Rebels fighting to topple President Bashar al-Assad said additional tanks and artillery had been deployed around opposition-held territory in Qusair, a Syrian town close to the Lebanese border.
"I've never seen a day like this since the battle started," said Malek Ammar, an activist speaking from the town by Skype. "The shelling is so violent and heavy. It's like they're trying to destroy the city house by house."
At least 30 people were killed in opposition-held areas on Saturday, most of them rebels, and dozens were injured, according to the Syrian Observatory for Human Rights.
Rebels are largely surrounded in Qusair, a town of 30,000 that has become a strategic battleground. Assad's forces want to take the area to secure a route between the capital Damascus and his stronghold on the Mediterranean coast, effectively dividing rebel-held territories in the north and south.
The opposition has been fighting back, seeing it as critical to maintain cross-border supply routes and stop Assad from gaining a victory they fear would give him the upper hand in proposed U.S.-Russia led peace talks next month.
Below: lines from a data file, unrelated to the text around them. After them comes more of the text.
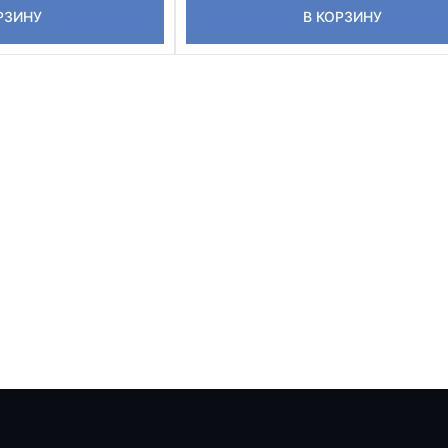
РЗИНУ
В КОРЗИНУ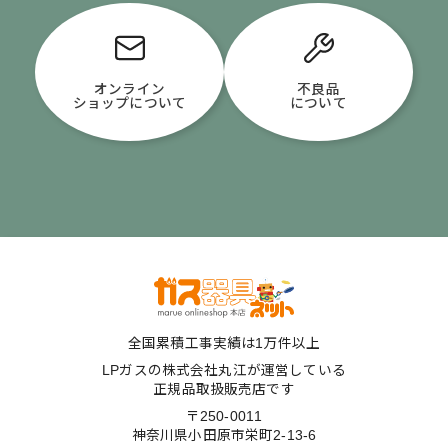
オンライン
不良品
ショップについて
について
全国累積工事実績は1万件以上
LPガスの株式会社丸江が運営している
正規品取扱販売店です
〒250-0011
神奈川県小田原市栄町2-13-6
Assad's forces are believed to have seized about two-thirds of Qusair, but the price has been high and rebels insist they are preventing any further advances.
"We are in the second phase of our plan of attack but the advance has been quite slow and difficult," an official close to Hezbollah told Reuters.
"The rebels have mined everything, the streets, the houses. Even the refrigerators are mined."
Hezbollah's Manar TV said the Syrian army had recaptured the Dabaa airport near the town, which rebels had seized several weeks ago.
There is an increasingly sectarian tone of Syria's political struggle, which is not only overshadowing the revolt but threatening to destabilize the region. Israel has launched two air strikes in Syria, and Lebanon has seen a rise in Syria-linked violence.
Syria's Sunni Muslim majority has led the struggle to topple Assad, which has been joined by Islamist fighters across the region, some of them linked to the militant group al Qaeda.
Assad comes from the minority Alawite sect, an offshoot of Shi'ite Islam, and has relied on an army led mostly by Alawite forces. He has been bankrolled by Shi'ite power Iran and now increasingly by Iran's Lebanese proxy, Shi'ite Hezbollah.
The British-based Observatory, which has a network of activists across Syria, said Assad forces led by Hezbollah were trying to advance from three directions in Qusair.
"Every area they didn't have a foothold in, they are trying to gain one now," said Rami Abdelraham, head of the Observatory.
Rebels from across Syria say they have sent units into Qusair.
Colonel Abdeljabbar al-Okaidi, the Aleppo-based regional leader of the moderate, internationally-backed rebel Supreme Military Council said he and Islamist brigade al-Tawheed had sent forces to the outskirts of the town to help the Qusair fighters.
But activist Malek Ammar said no forces had arrived and insisted the rebels surrounded in Qusair were on their own.